Employment disputes are arbitrable in Ethiopia. The Labor Proclamation allows arbitration under article 144. This provision states that “…parties to a dispute may agree to submit their case to arbitrators or conciliators of their own choice for settlement in accordance with the appropriate law”. Further, the new arbitration and conciliation proclamation did not include employment disputes in the list of non-arbitrable matters.

The labor law provision does not provide as to when parties may agree to submit their cases for arbitration. Is it when a dispute arises or during the employment contract? In the absence of any qualification, it is possible to argue that this arbitration agreement could be made during the employment stage.
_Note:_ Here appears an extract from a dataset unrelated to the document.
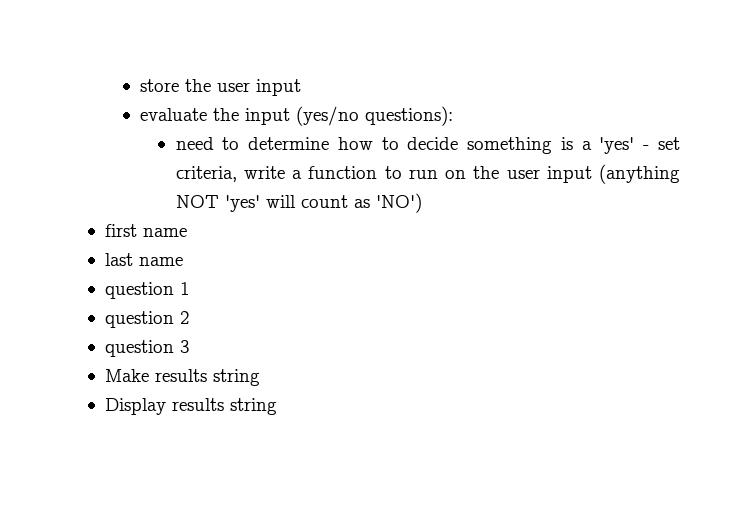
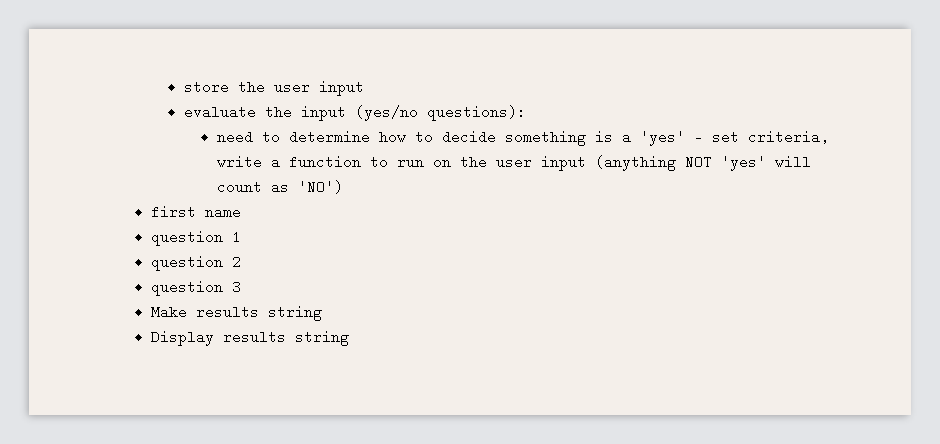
[105,253,184,266] // last name -> (242, 212) none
What Concerns an Employee?

The employment law of Ethiopia, like in other countries, is enacted with the purpose of protecting employees. This is manifested by its protective provisions such as maximum working hours, different types of leave, the employer’s obligation to convert oral employment contracts into writing, limits on temporary employment, and other entitlements during termination.

Moreover, the law does not accept agreements that provide less favorable conditions than those provided by the law or waive right guaranteed under the law. All these provisions show that the law wants to protect the employee. The employer’s obligation to contribute to social security also backs this idea.

Be that as it may, the following are issues that concern an employee:

Firstly, the bargaining power of an employee is not the same as the employer. Employees are hired on the terms of the employer. Hence, employees will be forced to waive their right to take their case to the regular courts, and agree to arbitration.

Secondly, although the labor proclamation prohibits agreements to waive the right of an employee, the arbitration and conciliation proclamation allows parties to enter into agreements that waive their right to request a review of an arbitral award by the Cassation Bench.

Thirdly, unlike the labor bench of Ethiopian courts, arbitration tribunals require administration and arbitrators’ fees. As employment disputes are of a small monetary value, employees may not be able to cover the costs to secure their rights. Consequently, employees may choose not to claim their rights due to a lack of funds.

Fourthly, class actions would be difficult in arbitration. Due to differences in drafting the arbitration agreements, employees may not be able to bring a class action against an employer as is usually done in court litigation.

Fifthly, the labor proclamation, in its article 144/2, states that parties aggrieved by the decision of an arbitration tribunal may appeal to the board or a court. This right to appeal, however, does no longer exist as the new arbitration and conciliation working procedure proclamation has repealed it. So, employees, with no real consent and no knowledge of arbitration, may face the challenges.

Sixthly, arbitration is confidential. As a result, there is no public scrutiny, and decisions are passed in a closed-door and leave no public precedent.

To sum up, arbitration, in general, has its own benefits. From the employment disputes perspective, however, there are some issues that should be considered.